Easy Vegetarian Pho

Easy Vegetarian Pho

Ingredients

  • 2 star anise
  • 1 cinnamon stick
  • 1 tablespoon whole peppercorns
  • 1/4 teaspoon whole cloves
  • 5 cups water
  • 1/2 small yellow onion, cut into 1” chunks
  • 2 garlic cloves, crushed
  • 1 2-inch piece of fresh ginger, sliced in half
  • 4 ounces shiitake mushrooms, stems removed and reserved
  • 1/4 cup tamari, more to taste
  • 1 tablespoon rice vinegar, more to taste
  • 2 scallions, finely chopped
  • 2 baby bok choy, sliced lengthwise into quarters
  • 1/2 cup frozen edamame
  • 4 ounces cooked rice noodles
  • Lime slices
  • Mung bean sprouts
  • Fresh herbs: basil, mint, and/or cilantro
  • Sriracha, sliced thai chiles, or sliced jalapeños

Directions

  1. 1

    In a medium pot over low heat, combine the star anise, cinnamon stick, peppercorns, and cloves and stir until fragrant, about 30 seconds.

  2. 2

    Add the water, onion, garlic, ginger, and the stems of the shiitake mushrooms.

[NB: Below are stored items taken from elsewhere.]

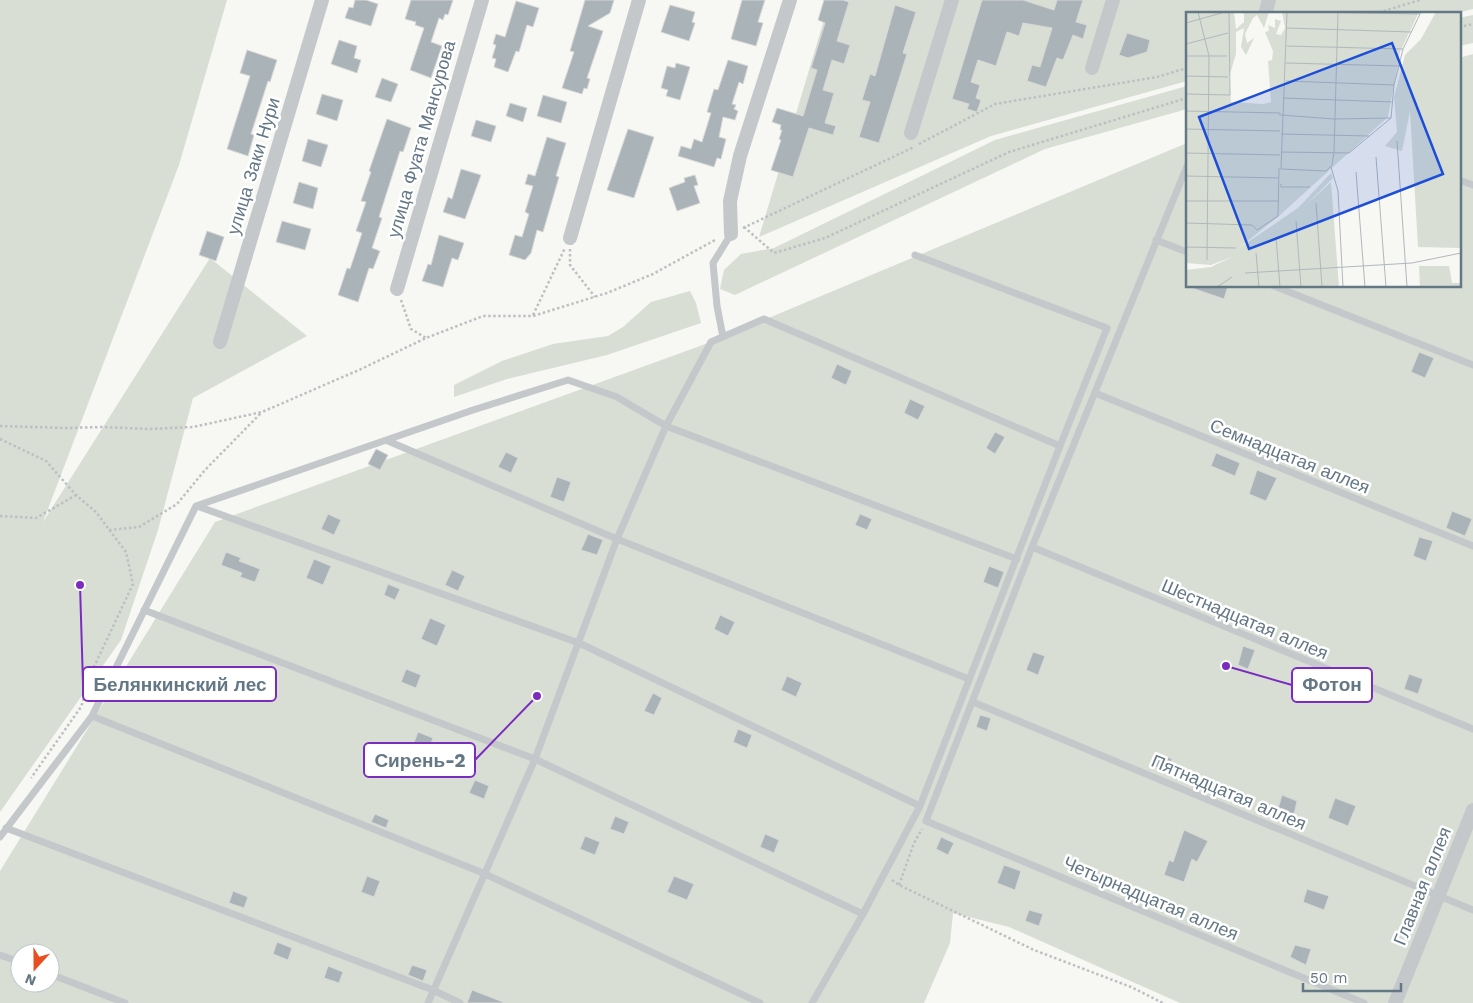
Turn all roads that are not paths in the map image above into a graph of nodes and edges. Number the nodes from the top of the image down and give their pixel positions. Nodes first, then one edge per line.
1 (322, 0) edge
2 (482, 0) edge
3 (639, 0) edge
4 (790, 0) edge
5 (952, 0) edge
6 (1112, 0) edge
7 (1092, 68) dead end
8 (911, 133) dead end
9 (1186, 168) edge
10 (1460, 180) edge
11 (1473, 186) edge
12 (731, 234) joint
13 (570, 238) road end
14 (1156, 240) junction
15 (1186, 252) edge
16 (915, 255) dead end
17 (1279, 288) edge
18 (397, 289) road end
19 (723, 337) junction
20 (220, 342) dead end
21 (1473, 364) edge
22 (1095, 393) junction
23 (666, 426) junction
24 (388, 441) junction
25 (1060, 446) junction
26 (196, 506) junction
27 (617, 539) junction
28 (1473, 546) edge
29 (1032, 547) junction
30 (1017, 559) junction
31 (144, 610) junction
32 (579, 643) junction
33 (970, 679) junction
34 (973, 702) junction
35 (92, 716) junction
36 (1473, 730) edge
37 (535, 759) junction
38 (920, 806) junction
39 (1473, 810) edge
40 (6, 828) junction
41 (0, 837) edge
42 (484, 873) junction
43 (1438, 896) junction
44 (1473, 910) edge
45 (863, 914) junction
46 (60, 978) edge
47 (433, 990) junction
48 (125, 1003) edge
49 (428, 1003) edge
50 (460, 1003) edge
51 (760, 1003) edge
52 (812, 1003) edge
53 (1364, 1003) edge
54 (1395, 1003) edge

1 - 20 street, улица Заки Нури
2 - 18 street, улица Фуата Мансурова
3 - 13 street
4 - 12 street
5 - 8 street
6 - 7 street
9 - 14 lane
10 - 11 lane
12 - 19 lane
14 - 15 lane
14 - 22 lane
16 - 25 lane
17 - 21 lane
19 - 23 lane
19 - 25 lane
22 - 28 lane, Семнадцатая аллея
22 - 29 lane
23 - 24 lane
23 - 27 lane
23 - 30 lane
24 - 26 lane
24 - 27 lane
25 - 30 lane
26 - 31 lane
26 - 32 lane
27 - 32 lane
27 - 33 lane
29 - 34 lane
29 - 36 lane, Шестнадцатая аллея
30 - 33 lane
31 - 35 lane
31 - 37 lane
32 - 37 lane
32 - 38 lane
33 - 38 lane
34 - 43 lane, Пятнадцатая аллея
34 - 53 lane, Четырнадцатая аллея
35 - 40 lane
35 - 42 lane
37 - 42 lane
37 - 45 lane
38 - 45 lane
39 - 43 street, Главная аллея
40 - 41 lane
40 - 47 lane
42 - 47 lane
42 - 51 lane
43 - 44 lane, Пятнадцатая аллея
43 - 54 street, Главная аллея
45 - 52 lane
46 - 48 lane
47 - 49 lane
47 - 50 lane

Simmer for 20 minutes, then strain and return the liquid back to the pot.

  3. 3

    Slice the shiitake mushroom caps and add them to the pot along with the tamari, rice vinegar, and scallions. Simmer 15 minutes.

  4. 4

    Add the bok choy and edamame and cook until tender, 5-8 minutes. Taste and season with more tamari for depth of flavor, and more rice vinegar for tang, as desired.

  5. 5

    Ladle the soup into 2 bowls over the cooked rice noodles. Serve with the lime slices, sprouts, herbs, sriracha, chili peppers, and more tamari on the side.